---- GIVEN DATA

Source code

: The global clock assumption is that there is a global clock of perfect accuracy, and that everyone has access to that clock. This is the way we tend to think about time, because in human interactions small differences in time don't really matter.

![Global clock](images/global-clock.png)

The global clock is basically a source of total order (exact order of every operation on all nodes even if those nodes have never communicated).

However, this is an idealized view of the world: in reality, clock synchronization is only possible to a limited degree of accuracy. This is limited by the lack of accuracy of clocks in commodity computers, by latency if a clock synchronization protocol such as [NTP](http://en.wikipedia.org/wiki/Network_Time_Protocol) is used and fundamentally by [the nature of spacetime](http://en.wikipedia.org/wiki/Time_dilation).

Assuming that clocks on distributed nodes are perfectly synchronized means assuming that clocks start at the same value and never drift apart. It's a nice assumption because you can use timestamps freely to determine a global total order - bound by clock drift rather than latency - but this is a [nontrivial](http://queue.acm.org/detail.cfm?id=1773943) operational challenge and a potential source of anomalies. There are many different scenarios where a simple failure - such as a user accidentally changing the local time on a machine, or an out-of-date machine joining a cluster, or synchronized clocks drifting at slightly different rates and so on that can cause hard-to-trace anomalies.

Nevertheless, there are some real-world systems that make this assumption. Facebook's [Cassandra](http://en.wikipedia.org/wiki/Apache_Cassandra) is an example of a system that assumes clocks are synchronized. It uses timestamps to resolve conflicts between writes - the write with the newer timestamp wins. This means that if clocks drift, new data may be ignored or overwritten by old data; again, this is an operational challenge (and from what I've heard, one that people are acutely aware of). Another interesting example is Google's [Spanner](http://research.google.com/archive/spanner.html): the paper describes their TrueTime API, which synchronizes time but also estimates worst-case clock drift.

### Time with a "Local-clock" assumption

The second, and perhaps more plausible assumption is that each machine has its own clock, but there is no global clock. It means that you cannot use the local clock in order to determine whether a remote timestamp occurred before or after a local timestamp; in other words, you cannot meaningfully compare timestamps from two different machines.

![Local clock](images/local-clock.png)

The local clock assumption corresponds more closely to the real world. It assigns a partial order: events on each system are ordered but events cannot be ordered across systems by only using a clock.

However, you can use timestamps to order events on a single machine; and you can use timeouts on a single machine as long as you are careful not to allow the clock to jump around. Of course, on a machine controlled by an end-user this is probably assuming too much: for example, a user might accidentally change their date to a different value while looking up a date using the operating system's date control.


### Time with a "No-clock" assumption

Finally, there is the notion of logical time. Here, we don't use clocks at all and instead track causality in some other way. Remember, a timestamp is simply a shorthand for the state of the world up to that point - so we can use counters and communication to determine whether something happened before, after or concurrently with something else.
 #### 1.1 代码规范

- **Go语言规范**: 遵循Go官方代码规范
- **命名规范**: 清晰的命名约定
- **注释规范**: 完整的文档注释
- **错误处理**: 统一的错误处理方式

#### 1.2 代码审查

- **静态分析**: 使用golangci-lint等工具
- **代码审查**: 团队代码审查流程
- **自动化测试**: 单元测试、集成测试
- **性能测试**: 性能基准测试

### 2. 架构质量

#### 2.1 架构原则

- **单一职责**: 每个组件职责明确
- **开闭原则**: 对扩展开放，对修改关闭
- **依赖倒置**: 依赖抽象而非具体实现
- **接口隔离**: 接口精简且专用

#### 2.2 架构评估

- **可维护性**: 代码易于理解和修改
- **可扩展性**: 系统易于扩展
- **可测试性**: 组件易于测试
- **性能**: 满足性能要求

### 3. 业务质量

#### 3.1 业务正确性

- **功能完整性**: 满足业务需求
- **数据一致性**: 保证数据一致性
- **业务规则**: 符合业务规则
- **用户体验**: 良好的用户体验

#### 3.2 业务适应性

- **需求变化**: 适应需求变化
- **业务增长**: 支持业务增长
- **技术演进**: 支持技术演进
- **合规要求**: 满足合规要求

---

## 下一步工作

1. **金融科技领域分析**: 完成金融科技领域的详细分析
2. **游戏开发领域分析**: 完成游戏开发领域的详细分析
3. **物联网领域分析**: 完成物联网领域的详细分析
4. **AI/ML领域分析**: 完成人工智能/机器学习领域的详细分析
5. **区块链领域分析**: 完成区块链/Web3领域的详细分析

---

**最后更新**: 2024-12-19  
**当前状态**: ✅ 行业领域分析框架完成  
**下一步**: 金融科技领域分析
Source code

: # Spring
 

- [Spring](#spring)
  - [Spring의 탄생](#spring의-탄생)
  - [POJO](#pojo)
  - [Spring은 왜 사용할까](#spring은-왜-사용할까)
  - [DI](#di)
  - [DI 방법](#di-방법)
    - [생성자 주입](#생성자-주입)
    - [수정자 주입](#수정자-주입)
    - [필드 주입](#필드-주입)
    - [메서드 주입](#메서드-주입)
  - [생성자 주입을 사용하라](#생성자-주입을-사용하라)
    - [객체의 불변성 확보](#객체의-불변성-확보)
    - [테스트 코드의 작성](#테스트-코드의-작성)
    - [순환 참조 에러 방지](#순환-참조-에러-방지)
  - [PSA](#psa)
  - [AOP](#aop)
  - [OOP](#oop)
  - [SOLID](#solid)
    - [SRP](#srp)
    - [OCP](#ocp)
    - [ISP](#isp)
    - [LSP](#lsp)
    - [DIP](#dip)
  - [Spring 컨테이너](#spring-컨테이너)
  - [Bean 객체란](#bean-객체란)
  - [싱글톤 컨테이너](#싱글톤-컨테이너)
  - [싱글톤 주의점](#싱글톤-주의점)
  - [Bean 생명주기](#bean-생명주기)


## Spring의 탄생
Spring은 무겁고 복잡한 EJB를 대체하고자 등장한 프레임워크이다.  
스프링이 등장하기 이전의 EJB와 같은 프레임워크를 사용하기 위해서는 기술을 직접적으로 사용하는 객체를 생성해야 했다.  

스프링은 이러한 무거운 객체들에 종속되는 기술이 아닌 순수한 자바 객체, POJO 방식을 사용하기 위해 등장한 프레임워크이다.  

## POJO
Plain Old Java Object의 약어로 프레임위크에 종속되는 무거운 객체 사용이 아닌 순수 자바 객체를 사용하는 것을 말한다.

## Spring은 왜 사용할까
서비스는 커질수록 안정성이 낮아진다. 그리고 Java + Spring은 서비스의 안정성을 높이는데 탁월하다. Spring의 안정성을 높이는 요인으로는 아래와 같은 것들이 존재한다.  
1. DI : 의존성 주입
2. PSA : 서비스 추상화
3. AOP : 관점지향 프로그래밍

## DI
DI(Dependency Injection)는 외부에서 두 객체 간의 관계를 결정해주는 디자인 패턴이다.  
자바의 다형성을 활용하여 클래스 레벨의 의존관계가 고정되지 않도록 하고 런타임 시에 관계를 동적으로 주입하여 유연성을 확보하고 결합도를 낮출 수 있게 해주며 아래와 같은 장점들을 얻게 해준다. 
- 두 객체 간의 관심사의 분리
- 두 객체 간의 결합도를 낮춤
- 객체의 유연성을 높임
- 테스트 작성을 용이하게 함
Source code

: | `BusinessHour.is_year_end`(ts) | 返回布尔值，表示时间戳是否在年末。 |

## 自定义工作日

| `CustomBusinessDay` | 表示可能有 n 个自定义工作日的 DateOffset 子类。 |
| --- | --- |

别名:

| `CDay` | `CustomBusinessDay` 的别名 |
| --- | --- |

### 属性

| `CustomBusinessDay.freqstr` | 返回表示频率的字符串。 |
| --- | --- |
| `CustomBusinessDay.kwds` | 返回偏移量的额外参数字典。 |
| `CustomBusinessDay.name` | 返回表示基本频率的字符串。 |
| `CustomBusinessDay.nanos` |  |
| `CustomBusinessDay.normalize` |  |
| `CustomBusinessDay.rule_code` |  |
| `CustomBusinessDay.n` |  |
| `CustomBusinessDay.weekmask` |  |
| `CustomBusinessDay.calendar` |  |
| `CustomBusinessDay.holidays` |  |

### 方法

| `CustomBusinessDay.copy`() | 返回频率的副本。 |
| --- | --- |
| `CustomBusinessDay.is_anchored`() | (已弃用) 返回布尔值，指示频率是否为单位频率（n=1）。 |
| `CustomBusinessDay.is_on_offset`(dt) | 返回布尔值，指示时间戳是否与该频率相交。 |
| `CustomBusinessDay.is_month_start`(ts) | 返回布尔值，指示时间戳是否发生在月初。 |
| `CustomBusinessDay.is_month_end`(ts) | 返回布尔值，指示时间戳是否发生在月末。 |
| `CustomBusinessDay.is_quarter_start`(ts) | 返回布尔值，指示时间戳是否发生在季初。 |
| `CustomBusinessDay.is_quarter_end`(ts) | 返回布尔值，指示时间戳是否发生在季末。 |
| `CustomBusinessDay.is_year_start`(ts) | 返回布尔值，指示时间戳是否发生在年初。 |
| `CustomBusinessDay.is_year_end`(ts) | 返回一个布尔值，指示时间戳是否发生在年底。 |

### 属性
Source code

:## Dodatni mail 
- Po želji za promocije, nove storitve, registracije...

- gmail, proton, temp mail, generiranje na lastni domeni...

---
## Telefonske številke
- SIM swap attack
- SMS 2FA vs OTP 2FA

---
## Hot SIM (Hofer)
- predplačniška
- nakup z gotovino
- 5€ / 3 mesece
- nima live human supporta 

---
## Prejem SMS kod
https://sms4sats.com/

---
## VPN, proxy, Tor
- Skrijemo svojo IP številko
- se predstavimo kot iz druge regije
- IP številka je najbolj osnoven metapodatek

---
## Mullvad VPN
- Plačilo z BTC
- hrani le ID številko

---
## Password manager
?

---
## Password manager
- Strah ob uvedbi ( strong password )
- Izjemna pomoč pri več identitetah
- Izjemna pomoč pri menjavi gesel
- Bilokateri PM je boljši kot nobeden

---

--------

-- PROBLEM STATEMENT --
Recast everything from the start of the saved entries down to the line containing "Assuming that clocks on" as a Markdown table with the columns Row and Line text, one row per line, skipping blank lines.

-- ANSWER TO THIS TASK --
| Row | Line text |
|---|---|
| 1 | Source code |
| 2 | : The global clock assumption is that there is a global clock of perfect accuracy, and that everyone has access to that clock. This is the way we tend to think about time, because in human interactions small differences in time don't really matter. |
| 3 | ![Global clock](images/global-clock.png) |
| 4 | The global clock is basically a source of total order (exact order of every operation on all nodes even if those nodes have never communicated). |
| 5 | However, this is an idealized view of the world: in reality, clock synchronization is only possible to a limited degree of accuracy. This is limited by the lack of accuracy of clocks in commodity computers, by latency if a clock synchronization protocol such as [NTP](http://en.wikipedia.org/wiki/Network_Time_Protocol) is used and fundamentally by [the nature of spacetime](http://en.wikipedia.org/wiki/Time_dilation). |
| 6 | Assuming that clocks on distributed nodes are perfectly synchronized means assuming that clocks start at the same value and never drift apart. It's a nice assumption because you can use timestamps freely to determine a global total order - bound by clock drift rather than latency - but this is a [nontrivial](http://queue.acm.org/detail.cfm?id=1773943) operational challenge and a potential source of anomalies. There are many different scenarios where a simple failure - such as a user accidentally changing the local time on a machine, or an out-of-date machine joining a cluster, or synchronized clocks drifting at slightly different rates and so on that can cause hard-to-trace anomalies. |